START TASK INPUTS

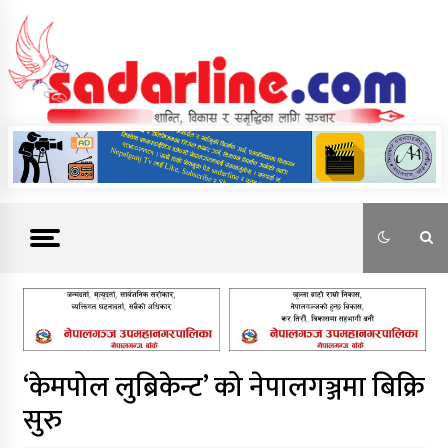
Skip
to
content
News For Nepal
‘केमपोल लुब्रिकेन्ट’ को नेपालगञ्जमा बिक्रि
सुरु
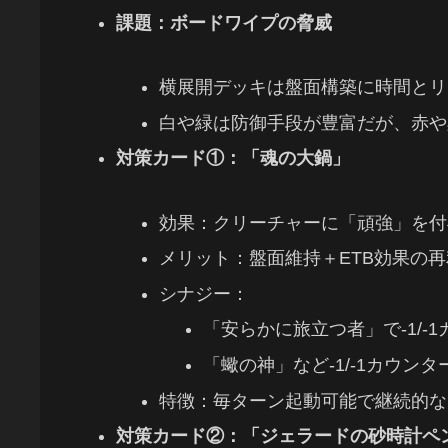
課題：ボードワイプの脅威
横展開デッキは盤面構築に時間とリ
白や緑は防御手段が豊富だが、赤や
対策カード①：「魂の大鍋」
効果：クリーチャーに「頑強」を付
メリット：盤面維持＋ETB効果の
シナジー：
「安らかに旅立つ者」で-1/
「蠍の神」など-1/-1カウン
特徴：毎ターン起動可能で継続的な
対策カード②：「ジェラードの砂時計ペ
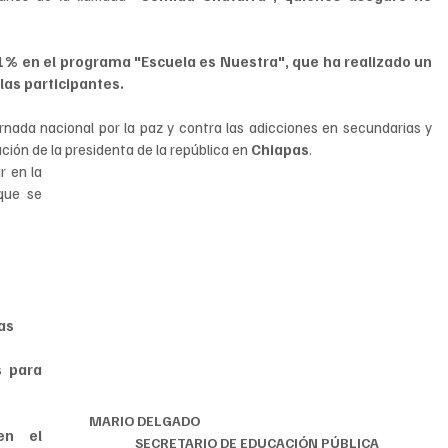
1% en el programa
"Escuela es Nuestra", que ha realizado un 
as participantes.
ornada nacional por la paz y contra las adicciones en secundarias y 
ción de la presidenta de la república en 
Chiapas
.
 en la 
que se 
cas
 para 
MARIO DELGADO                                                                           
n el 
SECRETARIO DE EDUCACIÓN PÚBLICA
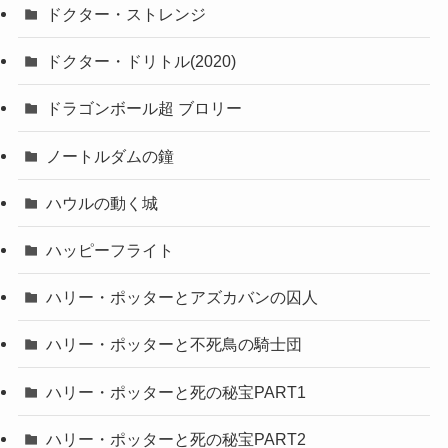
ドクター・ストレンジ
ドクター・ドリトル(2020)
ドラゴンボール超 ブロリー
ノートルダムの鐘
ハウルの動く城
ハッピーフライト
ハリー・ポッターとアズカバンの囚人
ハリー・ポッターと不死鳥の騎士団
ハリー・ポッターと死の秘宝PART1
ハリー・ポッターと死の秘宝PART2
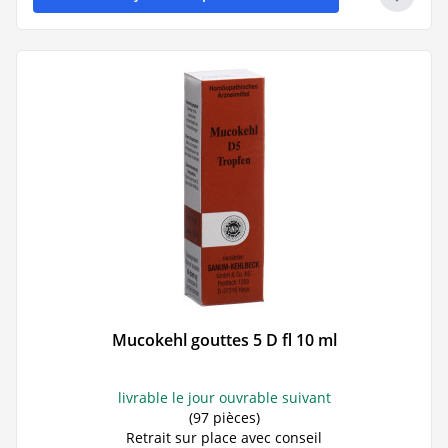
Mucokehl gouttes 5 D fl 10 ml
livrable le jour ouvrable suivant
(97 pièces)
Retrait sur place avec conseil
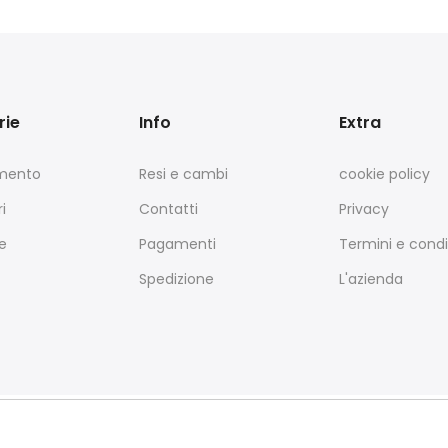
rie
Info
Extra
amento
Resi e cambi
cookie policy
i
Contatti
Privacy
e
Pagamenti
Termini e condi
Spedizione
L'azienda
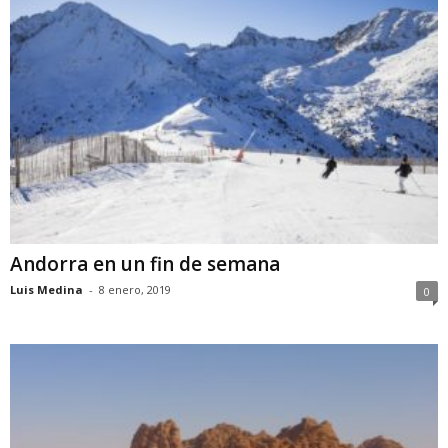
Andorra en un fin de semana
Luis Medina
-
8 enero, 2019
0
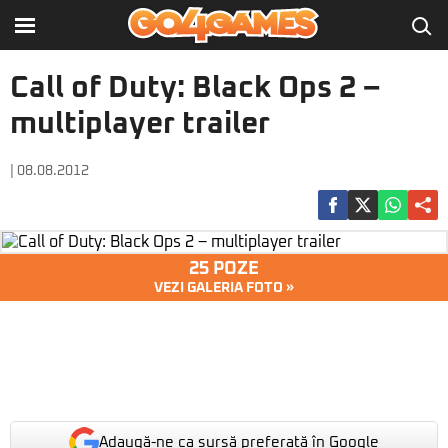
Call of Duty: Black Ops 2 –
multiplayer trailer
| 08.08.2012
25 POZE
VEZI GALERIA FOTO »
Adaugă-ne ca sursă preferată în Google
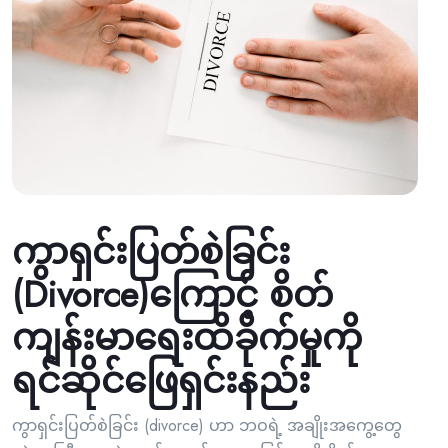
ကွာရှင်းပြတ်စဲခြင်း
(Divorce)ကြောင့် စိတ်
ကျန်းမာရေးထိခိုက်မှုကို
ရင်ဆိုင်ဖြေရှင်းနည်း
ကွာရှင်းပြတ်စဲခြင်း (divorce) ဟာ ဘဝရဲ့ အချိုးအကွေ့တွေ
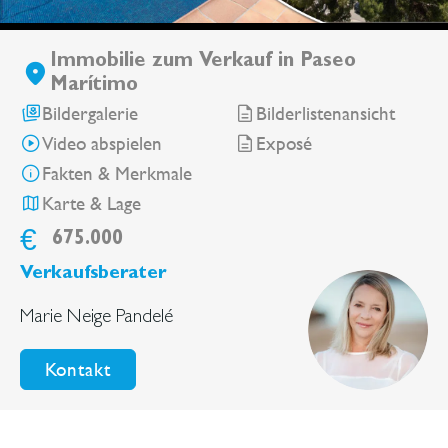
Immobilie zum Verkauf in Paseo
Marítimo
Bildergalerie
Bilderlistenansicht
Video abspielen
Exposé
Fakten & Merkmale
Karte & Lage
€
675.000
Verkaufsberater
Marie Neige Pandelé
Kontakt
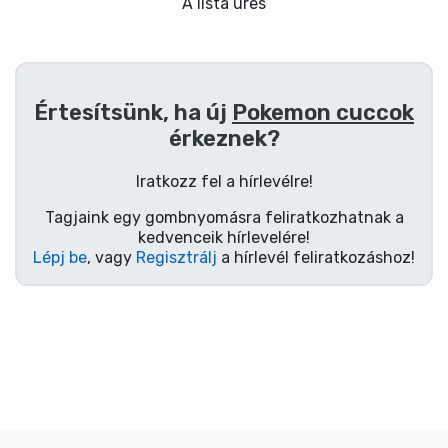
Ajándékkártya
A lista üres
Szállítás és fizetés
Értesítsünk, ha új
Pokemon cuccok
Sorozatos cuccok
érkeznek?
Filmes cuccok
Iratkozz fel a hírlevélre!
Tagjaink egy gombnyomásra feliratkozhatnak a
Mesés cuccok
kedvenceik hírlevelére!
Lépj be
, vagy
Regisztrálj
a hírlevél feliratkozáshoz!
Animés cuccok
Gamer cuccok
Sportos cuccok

END TASK INPUTS

- EXERCISE DIRECTIONS -
Apart from the images, every line above is to be given again exactly.

- WRITTEN REPLY -
Skip
to
content
News For Nepal
‘केमपोल लुब्रिकेन्ट’ को नेपालगञ्जमा बिक्रि
सुरु
課題：ボードワイプの脅威
横展開デッキは盤面構築に時間とリ
白や緑は防御手段が豊富だが、赤や
対策カード①：「魂の大鍋」
効果：クリーチャーに「頑強」を付
メリット：盤面維持＋ETB効果の
シナジー：
「安らかに旅立つ者」で-1/
「蠍の神」など-1/-1カウン
特徴：毎ターン起動可能で継続的な
対策カード②：「ジェラードの砂時計ペ
1% en el programa
"Escuela es Nuestra", que ha realizado un 
as participantes.
ornada nacional por la paz y contra las adicciones en secundarias y 
ción de la presidenta de la república en 
Chiapas
.
 en la 
que se 
cas
 para 
MARIO DELGADO                                                                           
n el 
SECRETARIO DE EDUCACIÓN PÚBLICA
ドクター・ストレンジ
ドクター・ドリトル(2020)
ドラゴンボール超 ブロリー
ノートルダムの鐘
ハウルの動く城
ハッピーフライト
ハリー・ポッターとアズカバンの囚人
ハリー・ポッターと不死鳥の騎士団
ハリー・ポッターと死の秘宝PART1
ハリー・ポッターと死の秘宝PART2
Mucokehl gouttes 5 D fl 10 ml
livrable le jour ouvrable suivant
(97 pièces)
Retrait sur place avec conseil
rie
Info
Extra
amento
Resi e cambi
cookie policy
i
Contatti
Privacy
e
Pagamenti
Termini e condi
Spedizione
L'azienda
Andorra en un fin de semana
Luis Medina
-
8 enero, 2019
0
Call of Duty: Black Ops 2 –
multiplayer trailer
| 08.08.2012
25 POZE
VEZI GALERIA FOTO »
Adaugă-ne ca sursă preferată în Google
ကွာရှင်းပြတ်စဲခြင်း
(Divorce)ကြောင့် စိတ်
ကျန်းမာရေးထိခိုက်မှုကို
ရင်ဆိုင်ဖြေရှင်းနည်း
ကွာရှင်းပြတ်စဲခြင်း (divorce) ဟာ ဘဝရဲ့ အချိုးအကွေ့တွေ
Immobilie zum Verkauf in Paseo
Marítimo
Bildergalerie
Bilderlistenansicht
Video abspielen
Exposé
Fakten & Merkmale
Karte & Lage
€
675.000
Verkaufsberater
Marie Neige Pandelé
Kontakt
Ajándékkártya
A lista üres
Szállítás és fizetés
Értesítsünk, ha új
Pokemon cuccok
Sorozatos cuccok
érkeznek?
Filmes cuccok
Iratkozz fel a hírlevélre!
Tagjaink egy gombnyomásra feliratkozhatnak a
Mesés cuccok
kedvenceik hírlevelére!
Lépj be
, vagy
Regisztrálj
a hírlevél feliratkozáshoz!
Animés cuccok
Gamer cuccok
Sportos cuccok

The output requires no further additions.